Sylvia starts smiling.
“And let’s make sure that we tape a copy for Doctor D. because...”
Trey begins laughing and picks up the idea.
“... because even though it’s his brother, if it’s on at the ‘top’ of the show, he’ll miss it! He’s late for everything!”
Sylvia picks up a VCR tape and lays it on top of the television.
“That’s our Doctor D.! – I wonder what he’s up to tonight?”
Light is shining from just one window in the sub-basement of one of the medical school’s older buildings. Inside Dewitt sits watching an older grizzled man in coveralls work on some sort of a contraption. Artificial limbs adorn just about all the wall space save the door of the room, a door that has its ground-glass window marked with “Prosthetics Department.”
Dewitt wonders aloud, “So you think this one will work, Sarge?”
Sarge doesn’t stop his tinkering.
“All I can do is keep a’trying. And you know I’ll keep a’trying. What I want to know is why you need somethin’ to get you scootin’ any faster than yer dad blame hands’ll do anyway?”
Dewitt laughs and hands Sarge a wrench.
“Let’s just say I’m tired of always being the last one to arrive at those ‘Code Blues.’ – But, Sarge, isn’t that thing you are making a might small to scoot me along, as you say?”

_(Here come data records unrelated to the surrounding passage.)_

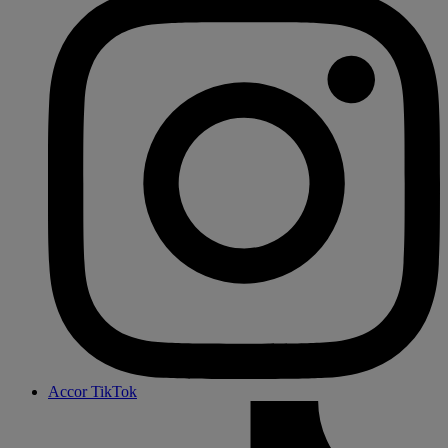
Accor TikTok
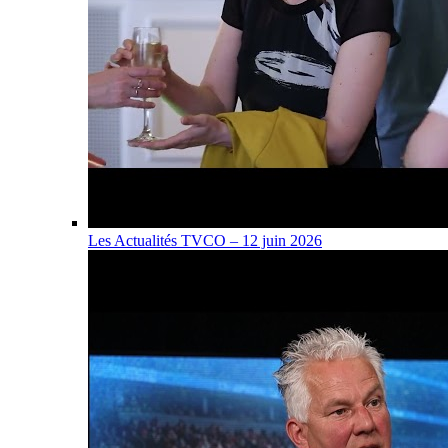
Les Actualités TVCO – 12 juin 2026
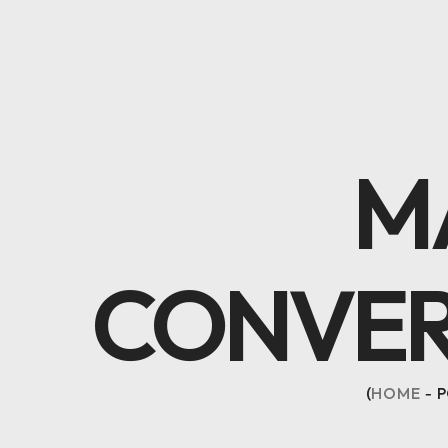
M
CONVER
HOME
P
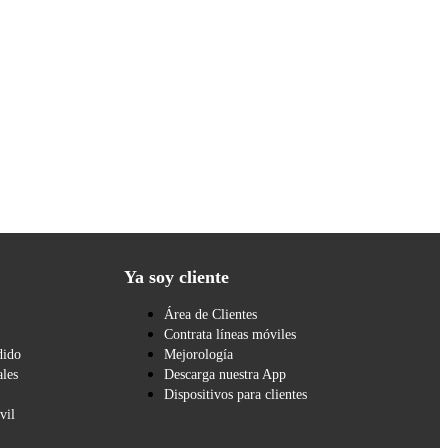
Ya soy cliente
Área de Clientes
Contrata líneas móviles
dido
Mejorología
les
Descarga nuestra App
Dispositivos para clientes
vil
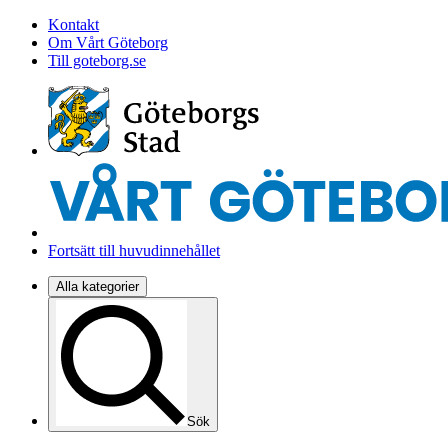
Kontakt
Om Vårt Göteborg
Till goteborg.se
Fortsätt till huvudinnehållet
Alla kategorier
Sök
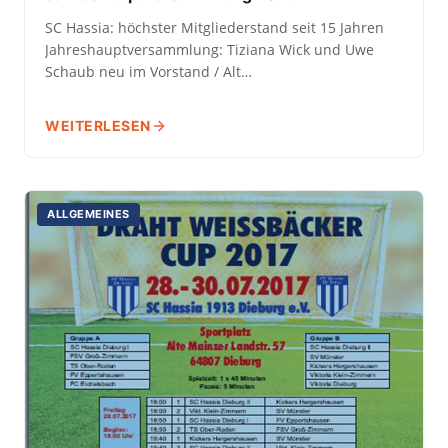
SC Hassia: höchster Mitgliederstand seit 15 Jahren
Jahreshauptversammlung: Tiziana Wick und Uwe
Schaub neu im Vorstand / Alt…
WEITERLESEN
ALLGEMEINES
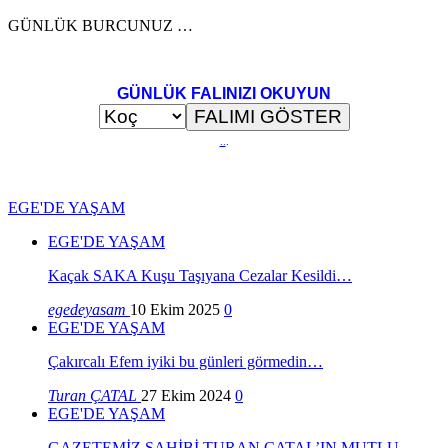
GÜNLÜK BURCUNUZ …
GÜNLÜK FALINIZI OKUYUN
..
.
EGE'DE YAŞAM
EGE'DE YAŞAM
Kaçak SAKA Kuşu Taşıyana Cezalar Kesildi…
egedeyasam
10 Ekim 2025
0
EGE'DE YAŞAM
Çakırcalı Efem iyiki bu günleri görmedin…
Turan ÇATAL
27 Ekim 2024
0
EGE'DE YAŞAM
GAZETEMİZ SAHİBİ TURAN ÇATAL’IN MUTLU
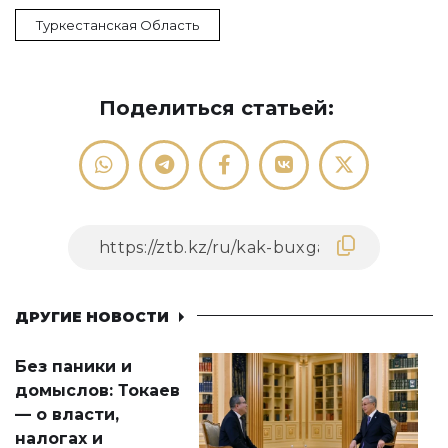
Туркестанская Область
Поделиться статьей:
ДРУГИЕ НОВОСТИ
Без паники и
домыслов: Токаев
— о власти,
налогах и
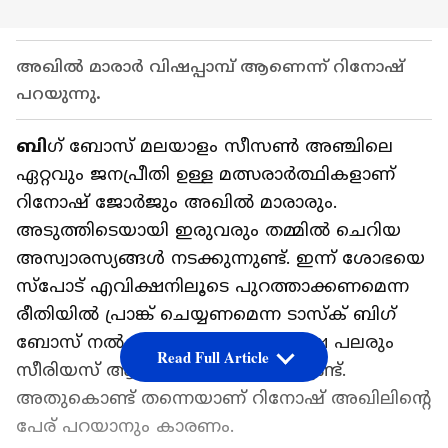
അഖില്‍ മാരാര്‍ വിഷപ്പാമ്പ് ആണെന്ന് റിനോഷ്
പറയുന്നു.
ബി
​ഗ് ബോസ് മലയാളം സീസൺ അഞ്ചിലെ
ഏറ്റവും ജനപ്രീതി ഉള്ള മത്സരാർത്ഥികളാണ്
റിനോഷ് ജോർജും അഖിൽ മാരാരും.
അടുത്തിടെയായി ഇരുവരും തമ്മിൽ ചെറിയ
അസ്വാരസ്യങ്ങൾ നടക്കുന്നുണ്ട്. ഇന്ന് ശോഭയെ
സ്പോട് എവിക്ഷനിലൂടെ പുറത്താക്കണമെന്ന
രീതിയിൽ പ്രാങ്ക് ചെയ്യണമെന്ന ടാസ്ക് ബി​ഗ്
ബോസ് നൽകിയിരുന്നു. ഇത് പക്ഷേ പലരും
Read Full Article
സീരിയസ് ആയി തന്നെ എടുത്തിട്ടുണ്ട്.
അതുകൊണ്ട് തന്നെയാണ് റിനോഷ് അഖിലിന്റെ
പേര് പറയാനും കാരണം.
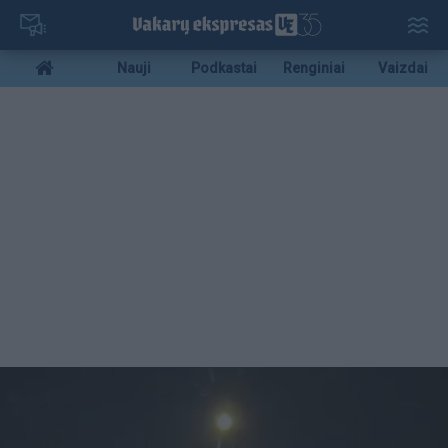
Pereiti
į
pagrindinį
Mobile
Nauji
Podkastai
Renginiai
Vaizdai
turinį
menu
bottom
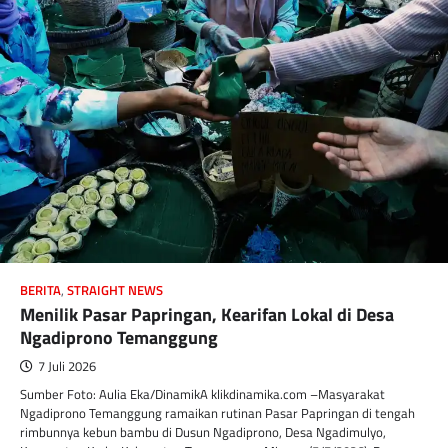
BERITA
,
STRAIGHT NEWS
Menilik Pasar Papringan, Kearifan Lokal di Desa
Ngadiprono Temanggung
7 Juli 2026
Sumber Foto: Aulia Eka/DinamikA klikdinamika.com –Masyarakat
Ngadiprono Temanggung ramaikan rutinan Pasar Papringan di tengah
rimbunnya kebun bambu di Dusun Ngadiprono, Desa Ngadimulyo,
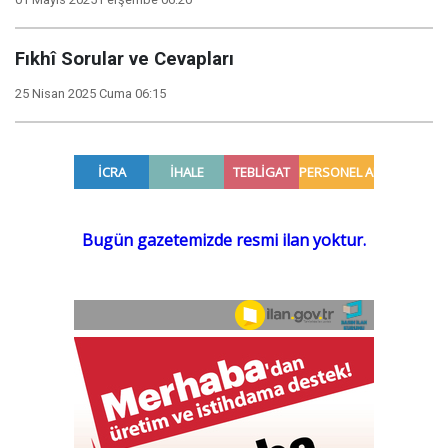
Fıkhî Sorular ve Cevapları
25 Nisan 2025 Cuma 06:15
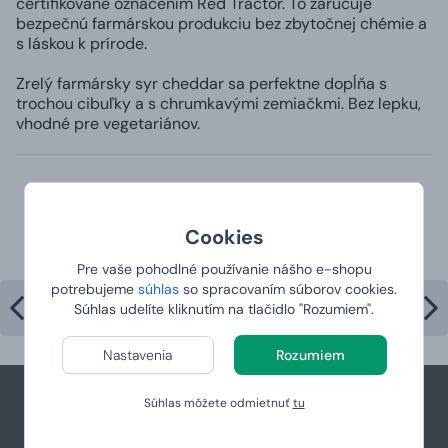
certifikované označením Red Tractor. To zaručuje
bezpečnú farmárskou produkciu bez zbytočnej chémie a
s láskou k prírode.
Zrelý farmársky syr cheddar sa perfektne dopĺňa s
trochou cibuľky a s chrumkavými zemiačkmi. Bez lepku,
vhodné pre vegetariánov.
Najpredávanejšie produkty v
Cookies
kategórii
Pre vaše pohodlné používanie nášho e-shopu
potrebujeme
súhlas
so spracovaním súborov cookies.
Súhlas udelíte kliknutím na tlačidlo "Rozumiem".
Nastavenia
Rozumiem
Súhlas môžete odmietnuť
tu
+421 944 766 858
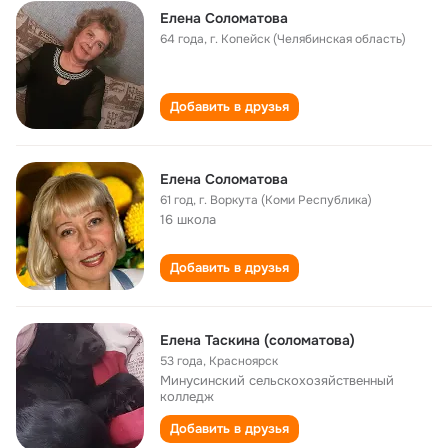
Елена Соломатова
64 года
,
г. Копейск (Челябинская область)
Добавить в друзья
Елена Соломатова
61 год
,
г. Воркута (Коми Республика)
16 школа
Добавить в друзья
Елена Таскина (соломатова)
53 года
,
Красноярск
Минусинский сельскохозяйственный
колледж
Добавить в друзья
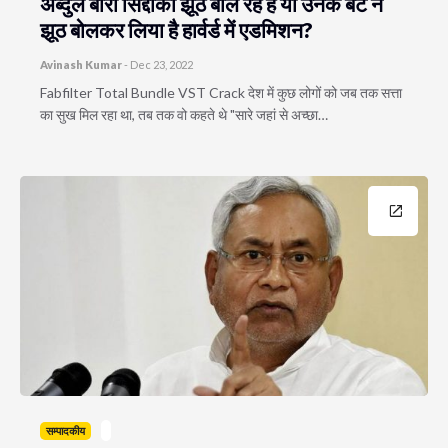
अब्दुल बारी सिद्दीकी झूठ बोल रहे हैं या उनके बेटे ने
झूठ बोलकर लिया है हार्वर्ड में एडमिशन?
Avinash Kumar
-
Dec 23, 2022
Fabfilter Total Bundle VST Crack देश में कुछ लोगों को जब तक सत्ता
का सुख मिल रहा था, तब तक वो कहते थे "सारे जहां से अच्छा…
सम्पादकीय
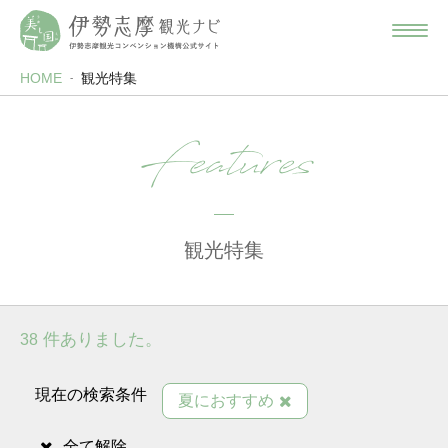
HOME
観光特集
Features
観光特集
件ありました。
38
現在の検索条件
夏におすすめ
全て解除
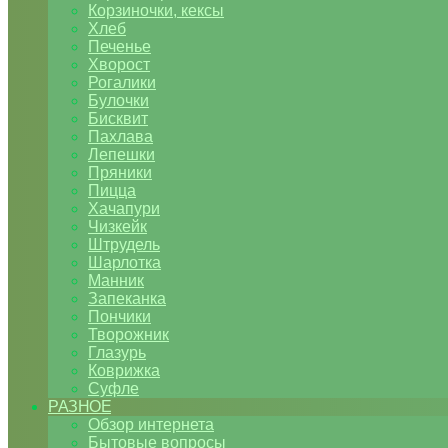
Корзиночки, кексы
Хлеб
Печенье
Хворост
Рогалики
Булочки
Бисквит
Пахлава
Лепешки
Пряники
Пицца
Хачапури
Чизкейк
Штрудель
Шарлотка
Манник
Запеканка
Пончики
Творожник
Глазурь
Коврижка
Суфле
РАЗНОЕ
Обзор интернета
Бытовые вопросы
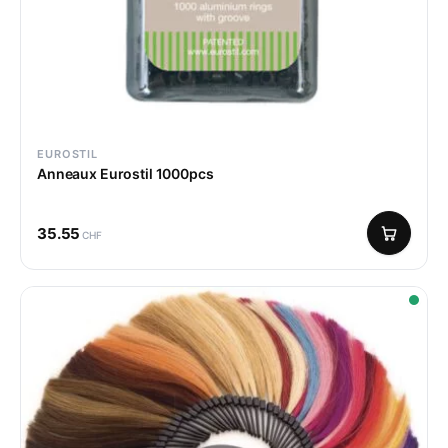
EUROSTIL
Anneaux Eurostil 1000pcs
35.55
CHF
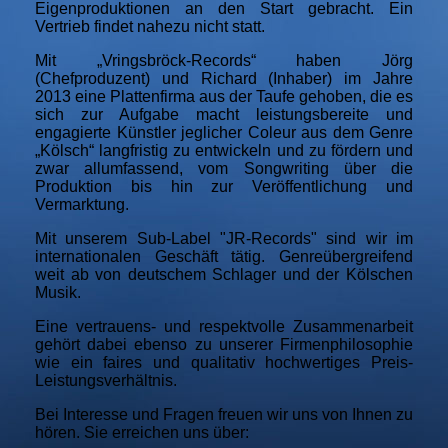
Eigenproduktionen an den Start gebracht. Ein
Vertrieb findet nahezu nicht statt.
Mit „Vringsbröck-Records“ haben Jörg
(Chefproduzent) und Richard (Inhaber) im Jahre
2013 eine Plattenfirma aus der Taufe gehoben, die es
sich zur Aufgabe macht leistungsbereite und
engagierte Künstler jeglicher Coleur aus dem Genre
„Kölsch“ langfristig zu entwickeln und zu fördern und
zwar allumfassend, vom Songwriting über die
Produktion bis hin zur Veröffentlichung und
Vermarktung.
Mit unserem Sub-Label "JR-Records" sind wir im
internationalen Geschäft tätig. Genreübergreifend
weit ab von deutschem Schlager und der Kölschen
Musik.
Eine vertrauens- und respektvolle Zusammenarbeit
gehört dabei ebenso zu unserer Firmenphilosophie
wie ein faires und qualitativ hochwertiges Preis-
Leistungsverhältnis.
Bei Interesse und Fragen freuen wir uns von Ihnen zu
hören. Sie erreichen uns über:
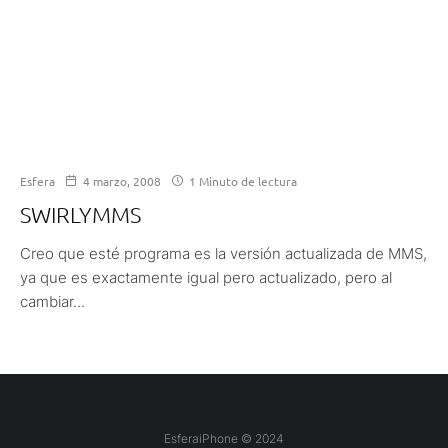
Esfera
4 marzo, 2008
1 Minuto de lectura
SWIRLYMMS
Creo que esté programa es la versión actualizada de MMS,
ya que es exactamente igual pero actualizado, pero al
cambiar...
EsferaiPhone © 2024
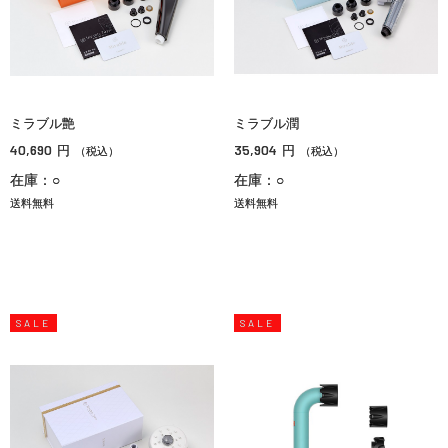
ミラブル艶
ミラブル潤
40,690
35,904
円
円
（税込）
（税込）
在庫：○
在庫：○
送料無料
送料無料
SALE
SALE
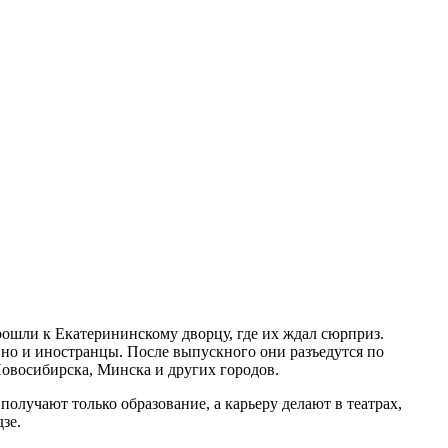
рошли к Екатерининскому дворцу, где их ждал сюрприз.
 но и иностранцы. После выпускного они разъедутся по
Новосибирска, Минска и других городов.
 получают только образование, а карьеру делают в театрах,
зе.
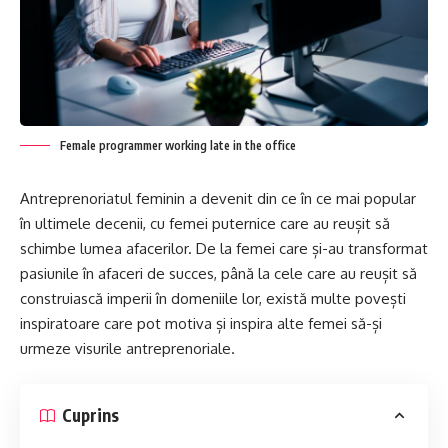
Female programmer working late in the office
Antreprenoriatul feminin a devenit din ce în ce mai popular
în ultimele decenii, cu femei puternice care au reușit să
schimbe lumea afacerilor. De la femei care și-au transformat
pasiunile în afaceri de succes, până la cele care au reușit să
construiască imperii în domeniile lor, există multe povești
inspiratoare care pot motiva și inspira alte femei să-și
urmeze visurile antreprenoriale.
Cuprins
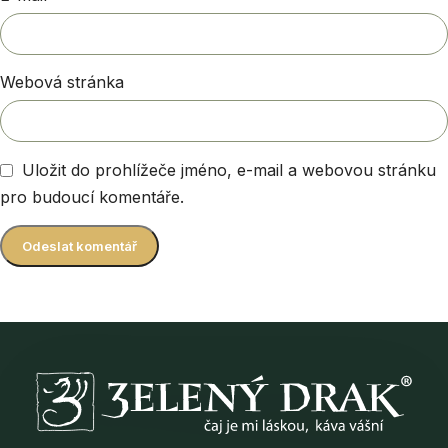
Webová stránka
Uložit do prohlížeče jméno, e-mail a webovou stránku
pro budoucí komentáře.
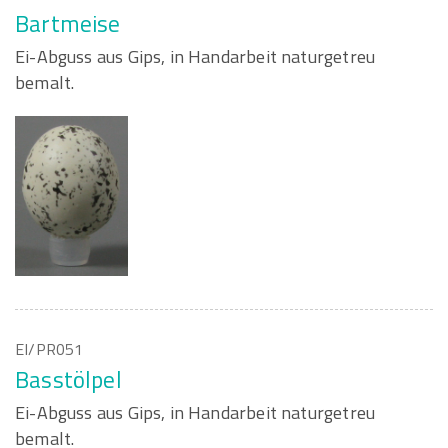
Bartmeise
Ei-Abguss aus Gips, in Handarbeit naturgetreu
bemalt.
EI/PR051
Basstölpel
Ei-Abguss aus Gips, in Handarbeit naturgetreu
bemalt.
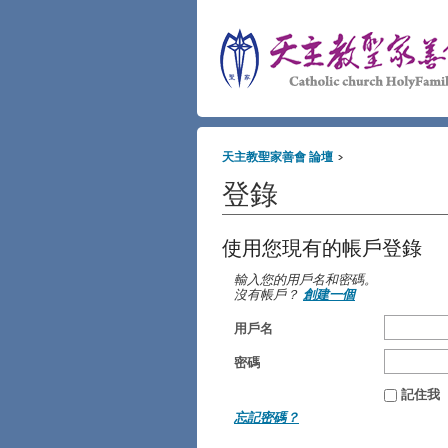
天主教聖家善會 論壇
登錄
使用您現有的帳戶登錄
輸入您的用戶名和密碼。
沒有帳戶？
創建一個
用戶名
密碼
記住我
忘記密碼？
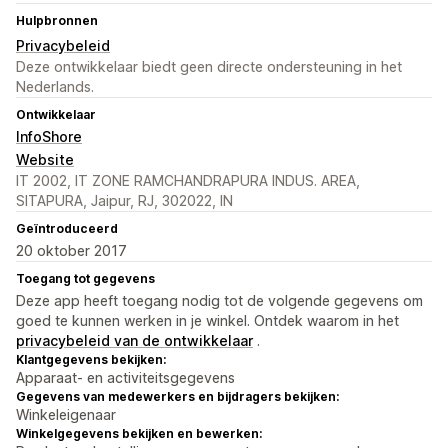
Hulpbronnen
Privacybeleid
Deze ontwikkelaar biedt geen directe ondersteuning in het
Nederlands.
Ontwikkelaar
InfoShore
Website
IT 2002, IT ZONE RAMCHANDRAPURA INDUS. AREA,
SITAPURA, Jaipur, RJ, 302022, IN
Geïntroduceerd
20 oktober 2017
Toegang tot gegevens
Deze app heeft toegang nodig tot de volgende gegevens om
goed te kunnen werken in je winkel. Ontdek waarom in het
privacybeleid van de ontwikkelaar
.
Klantgegevens bekijken:
Apparaat- en activiteitsgegevens
Gegevens van medewerkers en bijdragers bekijken:
Winkeleigenaar
Winkelgegevens bekijken en bewerken:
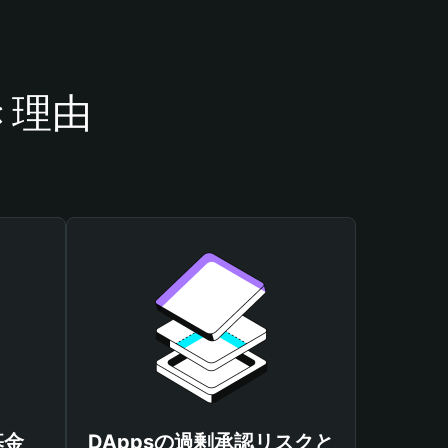
き理由
基金
DAppsの過剰承認リスクと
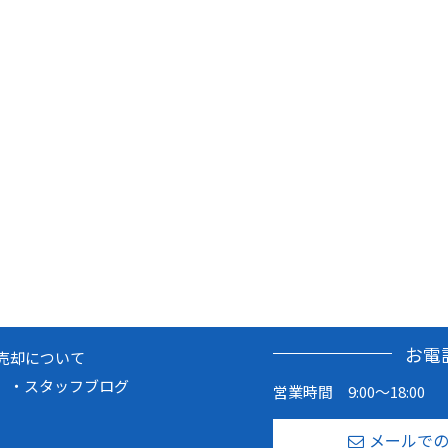
お電
売却について
スタッフブログ
営業時間 9:00～18:00
メールで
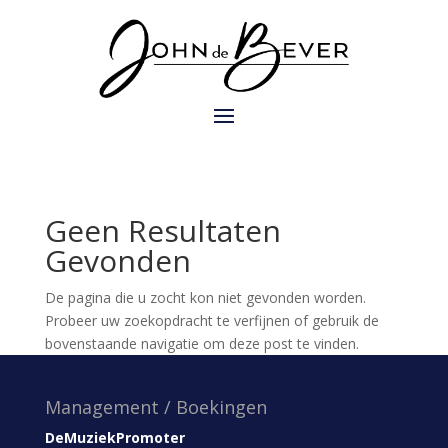
Geen Resultaten
Gevonden
De pagina die u zocht kon niet gevonden worden.
Probeer uw zoekopdracht te verfijnen of gebruik de
bovenstaande navigatie om deze post te vinden.
Management / Boekingen
DeMuziekPromoter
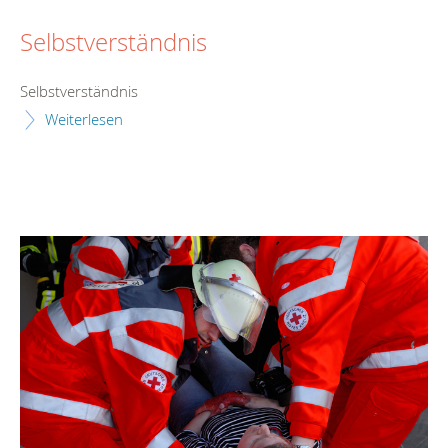
Selbstverständnis
Selbstverständnis
Weiterlesen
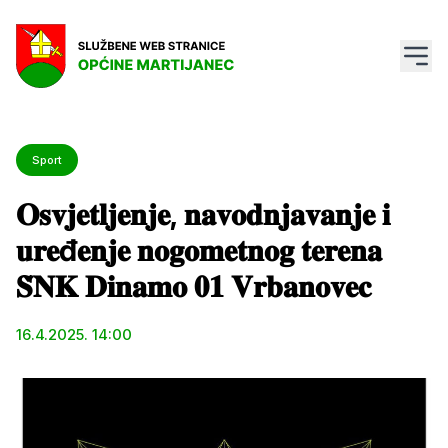
Sport
𝐎𝐬𝐯𝐣𝐞𝐭𝐥𝐣𝐞𝐧𝐣𝐞, 𝐧𝐚𝐯𝐨𝐝𝐧𝐣𝐚𝐯𝐚𝐧𝐣𝐞 𝐢
𝐮𝐫𝐞đ𝐞𝐧𝐣𝐞 𝐧𝐨𝐠𝐨𝐦𝐞𝐭𝐧𝐨𝐠 𝐭𝐞𝐫𝐞𝐧𝐚
𝐒̌𝐍𝐊 𝐃𝐢𝐧𝐚𝐦𝐨 𝟎𝟏 𝐕𝐫𝐛𝐚𝐧𝐨𝐯𝐞𝐜
16.4.2025. 14:00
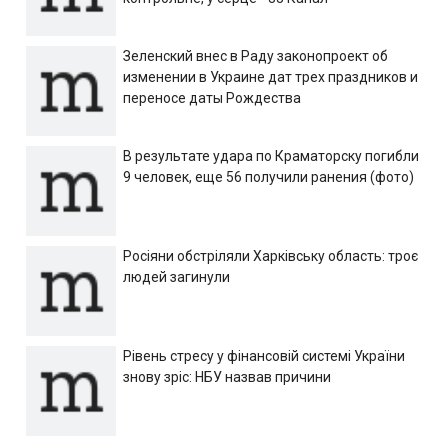
Зеленский внес в Раду законопроект об
изменении в Украине дат трех праздников и
переносе даты Рождества
В результате удара по Краматорску погибли
9 человек, еще 56 получили ранения (фото)
Росіяни обстріляли Харківську область: троє
людей загинули
Рівень стресу у фінансовій системі України
знову зріс: НБУ назвав причини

“Dewitt Houston, quit yer whelpin’! I ain’t attached the dad blame tank yet.”
Sarge picks up what looks like a small air tank and shakes it at Dewitt.
“You and yer brother Jesse. Just alike. He’s always a comin’ down here from Washington lookin’ for me to build him arms and legs and bodies. And he won’t never tell me about the whys or the what-fors or nothin’!”
“Well, Sarge, if it makes you feel any better, he doesn’t put me in the picture much, either.”
Sarge keeps working. He waggles a wrench in the air for effect.
“Dang C.I.A.! I thought they was outa ‘busy-ness’ once some of them Communist fellers was gone... Okay, here ya go.”
Sarge attaches the air tank to his contraption, then attaches the whole apparatus to Dewitt’s wheelchair.
Dewitt is pleased.
“Vroom, Vroom! Thanks, partner,” he beams. “Hmmm. Zero to a hundred in about eight minutes. Hee-hee. So how much do I owe you?”
Of course Sarge is having none of it.
“Oh, get on out of here, you young whippersnapper!”